> [Исходный текст]
====

3. Общевойсковые начальники крайне торопливы в использовании танковых соединений — прямо с ходу бросают их в бой, по частям, не отводя времени даже для производства элементарной разведки противника и местности.
4. Танковые части используются мелкими подразделениями, а иногда даже по одному танку, что приводит к распылению сил, потере связи выделенных танков со своей бригадой и невозможности материального обеспечения их в бою, причем пехотные командиры, решая узкие задачи своей части, используют эти мелкие группы танков в лобовых атаках, лишая их маневра, чем увеличивают потери боевых машин и личного состава.
5. Общевойсковые начальники плохо заботятся о техническом состоянии подчиненных им танковых частей: производят частые переброски на большие расстояния своим ходом, самоустраняются от вопросов эвакуации аварийной материальной части с поля боя, ставят боевые задачи, не сообразуясь с количеством времени пребывания танков в бою без предупредительного ремонта, что в свою очередь увеличивает и без того большие потери в танках.

====

> [Записи из набора]
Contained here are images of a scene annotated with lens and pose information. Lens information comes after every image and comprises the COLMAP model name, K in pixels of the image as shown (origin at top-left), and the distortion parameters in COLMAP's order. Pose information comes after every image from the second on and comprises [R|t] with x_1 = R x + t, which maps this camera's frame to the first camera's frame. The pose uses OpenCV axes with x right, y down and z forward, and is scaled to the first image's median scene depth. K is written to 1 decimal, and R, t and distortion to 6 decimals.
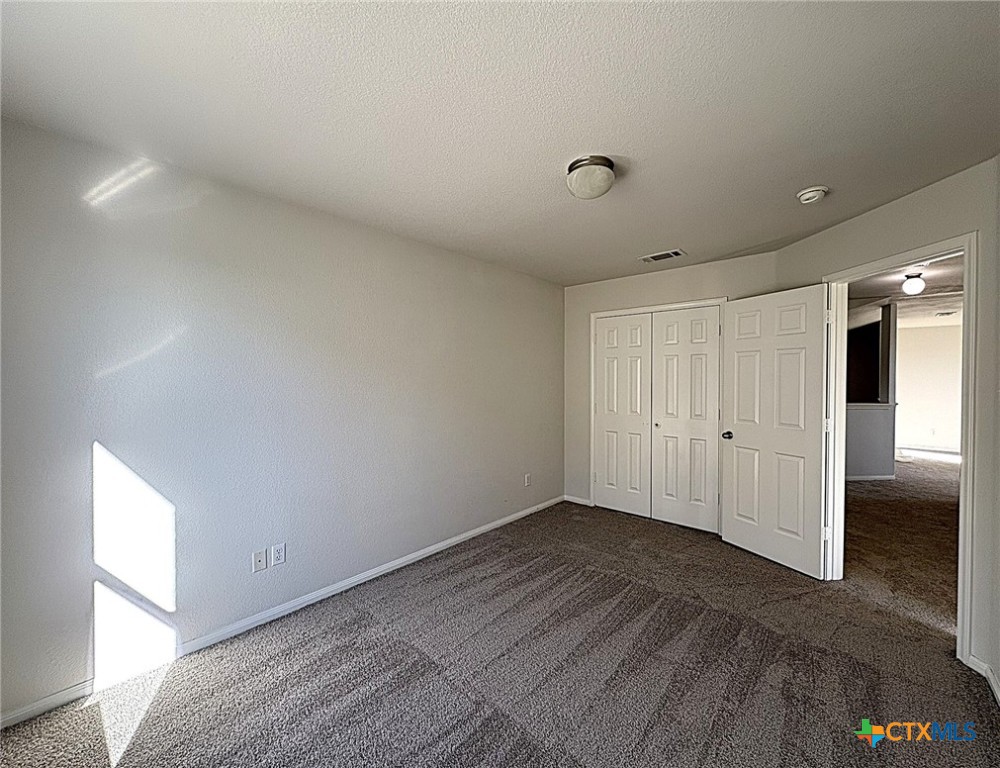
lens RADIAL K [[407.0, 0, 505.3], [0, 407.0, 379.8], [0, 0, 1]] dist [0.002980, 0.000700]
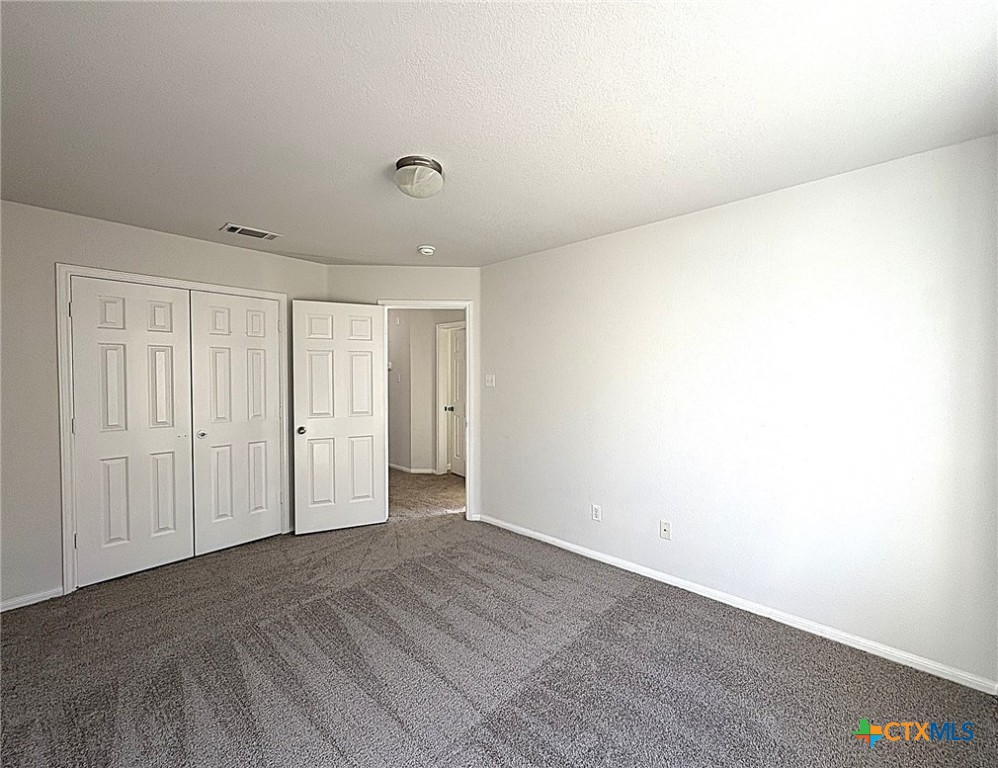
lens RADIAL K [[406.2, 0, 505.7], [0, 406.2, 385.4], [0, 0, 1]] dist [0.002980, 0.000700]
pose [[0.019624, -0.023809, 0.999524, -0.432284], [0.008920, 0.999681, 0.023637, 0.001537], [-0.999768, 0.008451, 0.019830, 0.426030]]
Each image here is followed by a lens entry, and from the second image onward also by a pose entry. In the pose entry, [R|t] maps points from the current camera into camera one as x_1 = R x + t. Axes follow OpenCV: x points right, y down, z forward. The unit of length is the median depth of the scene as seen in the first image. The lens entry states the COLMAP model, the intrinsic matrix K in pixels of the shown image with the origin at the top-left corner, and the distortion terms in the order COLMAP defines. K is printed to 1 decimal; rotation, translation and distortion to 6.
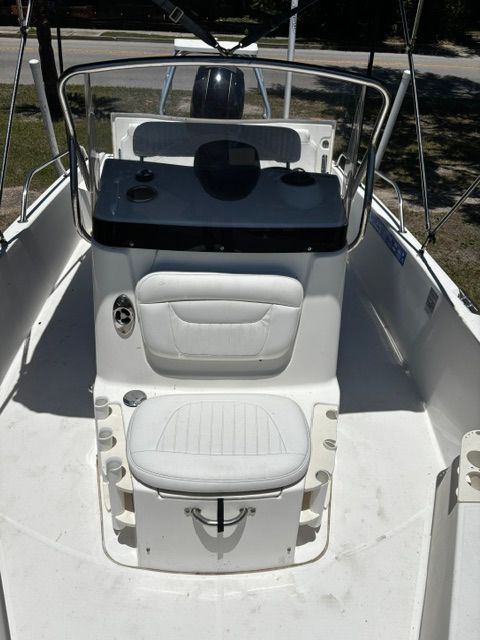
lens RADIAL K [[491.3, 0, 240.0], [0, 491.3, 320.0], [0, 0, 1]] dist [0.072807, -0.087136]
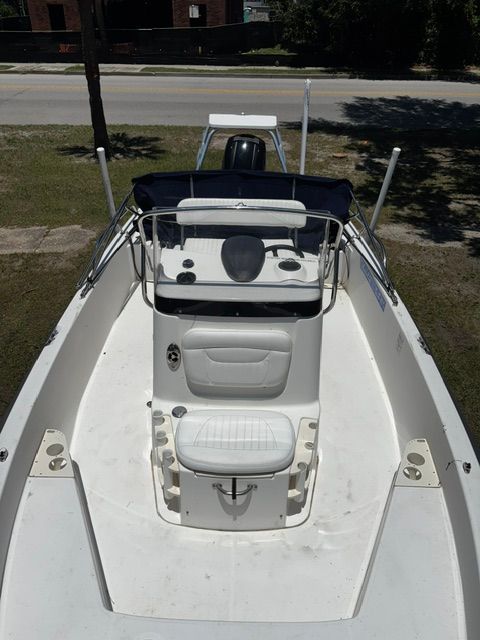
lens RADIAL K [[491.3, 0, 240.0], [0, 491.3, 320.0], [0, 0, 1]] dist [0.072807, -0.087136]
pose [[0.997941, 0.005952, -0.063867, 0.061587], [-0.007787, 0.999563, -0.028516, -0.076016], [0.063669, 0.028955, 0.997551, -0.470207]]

====

> [Что сделать 1]
Проверьте по тексту о танковых частях, верны ли утверждения (а), (б) и (в). Для каждого ответьте «да» или «нет» и приведите решающие слова текста дословно в кавычках.
(а) Общевойсковые начальники перед вводом танков в бой дают время на разведку противника и местности.
(б) Танковые части иногда используются даже по одному танку.
(в) Общевойсковые начальники активно занимаются эвакуацией аварийной техники с поля боя.
> [Что сделать 2] Продолжите текст о танковых частях после его последнего предложения.
Записи не связаны с текстом о танковых частях.

> [Ответ 1]
(а) Нет: «не отводя времени даже для производства элементарной разведки противника и местности».
(б) Да: «а иногда даже по одному танку».
(в) Нет: «самоустраняются от вопросов эвакуации аварийной материальной части с поля боя».

> [Ответ 2]
Это как же надо было изучать негативный опыт боев у озера Хасан, на Ханкин-Голе и в Финской войне, чтобы с упорством, достойным лучшего применения, вновь и вновь повторять все те же самые ошибки. Разве не очевидно, что деньги, отпущенные народом на предвоенные всевозможные подготовительные мероприятия, такие как боевая учеба, военно-штабные игры, маневры, военными были просто проедены без всякой отдачи.
Действительно, войска отступали, контратакуя, но одновременно залатывая многочисленные дыры, образующиеся в обороне. Бывало, что рота или взвод танков, выступив в поддержку стрелковых частей и подразделений, решали исход конкретного боя, не давая противнику развернуться и выйти на оперативный простор. Советские же механизированные корпуса, созданные в предвоенные годы по аналогии с германскими, со своей громоздкой организационной структурой явно не были приспособлены для подобного быстрого реагирования даже на мелкие, но всегда могущие перерасти в оперативный успех, удары противника.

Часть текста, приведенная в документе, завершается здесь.